### Action item
In the data that follows, find the line with "- 10.001 views"; transcribe it, every later line up to the one with "Am Bethesda-Teich stand auch schon Jesus", and that line as well, exactly and with no others.

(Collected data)
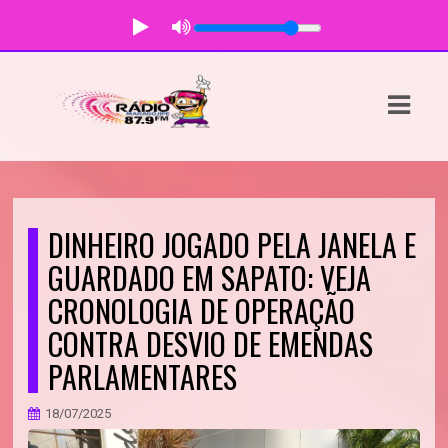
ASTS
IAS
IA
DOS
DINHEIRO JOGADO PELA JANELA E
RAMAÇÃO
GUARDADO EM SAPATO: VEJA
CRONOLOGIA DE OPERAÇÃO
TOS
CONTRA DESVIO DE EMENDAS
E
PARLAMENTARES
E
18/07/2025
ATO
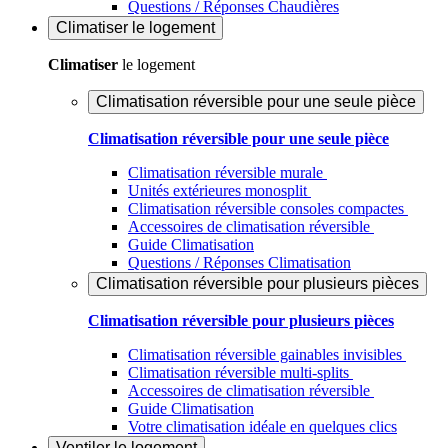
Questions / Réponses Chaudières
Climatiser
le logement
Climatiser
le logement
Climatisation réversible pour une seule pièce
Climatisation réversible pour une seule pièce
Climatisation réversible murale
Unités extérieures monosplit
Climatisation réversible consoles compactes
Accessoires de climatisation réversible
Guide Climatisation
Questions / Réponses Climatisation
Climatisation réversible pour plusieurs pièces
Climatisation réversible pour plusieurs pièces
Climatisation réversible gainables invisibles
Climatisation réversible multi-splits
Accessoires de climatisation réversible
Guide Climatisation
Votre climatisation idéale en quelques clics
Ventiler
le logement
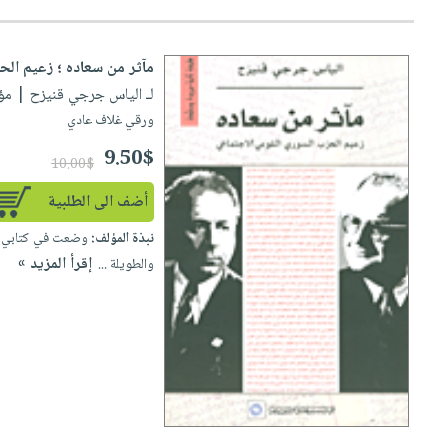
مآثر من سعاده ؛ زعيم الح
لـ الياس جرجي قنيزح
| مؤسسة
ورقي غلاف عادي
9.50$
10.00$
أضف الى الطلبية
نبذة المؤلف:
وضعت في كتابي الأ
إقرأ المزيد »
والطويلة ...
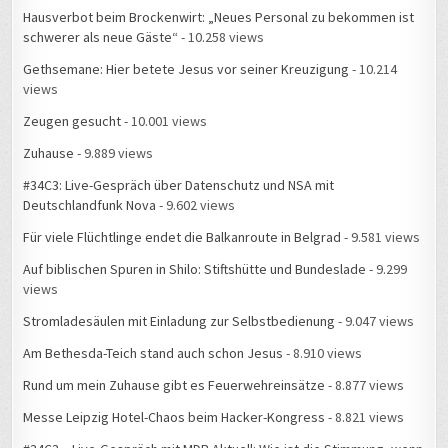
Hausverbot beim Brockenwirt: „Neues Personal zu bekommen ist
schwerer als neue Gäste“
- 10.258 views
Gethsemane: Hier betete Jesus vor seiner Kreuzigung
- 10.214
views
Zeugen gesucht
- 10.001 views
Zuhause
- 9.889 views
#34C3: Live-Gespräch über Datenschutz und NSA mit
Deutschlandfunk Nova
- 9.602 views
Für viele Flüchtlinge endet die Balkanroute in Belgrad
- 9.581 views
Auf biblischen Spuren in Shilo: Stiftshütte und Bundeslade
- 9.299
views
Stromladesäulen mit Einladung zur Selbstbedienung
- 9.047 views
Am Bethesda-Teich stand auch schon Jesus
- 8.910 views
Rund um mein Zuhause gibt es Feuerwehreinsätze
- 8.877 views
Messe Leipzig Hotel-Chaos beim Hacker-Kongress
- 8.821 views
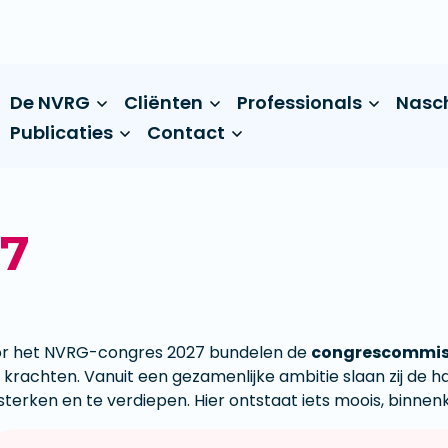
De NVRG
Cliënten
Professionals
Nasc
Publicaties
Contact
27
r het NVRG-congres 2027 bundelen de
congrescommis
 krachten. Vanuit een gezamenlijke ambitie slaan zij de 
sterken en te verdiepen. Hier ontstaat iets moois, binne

### Answer to this exercise
- 10.001 views
Zuhause
- 9.889 views
#34C3: Live-Gespräch über Datenschutz und NSA mit
Deutschlandfunk Nova
- 9.602 views
Für viele Flüchtlinge endet die Balkanroute in Belgrad
- 9.581 views
Auf biblischen Spuren in Shilo: Stiftshütte und Bundeslade
- 9.299
views
Stromladesäulen mit Einladung zur Selbstbedienung
- 9.047 views
Am Bethesda-Teich stand auch schon Jesus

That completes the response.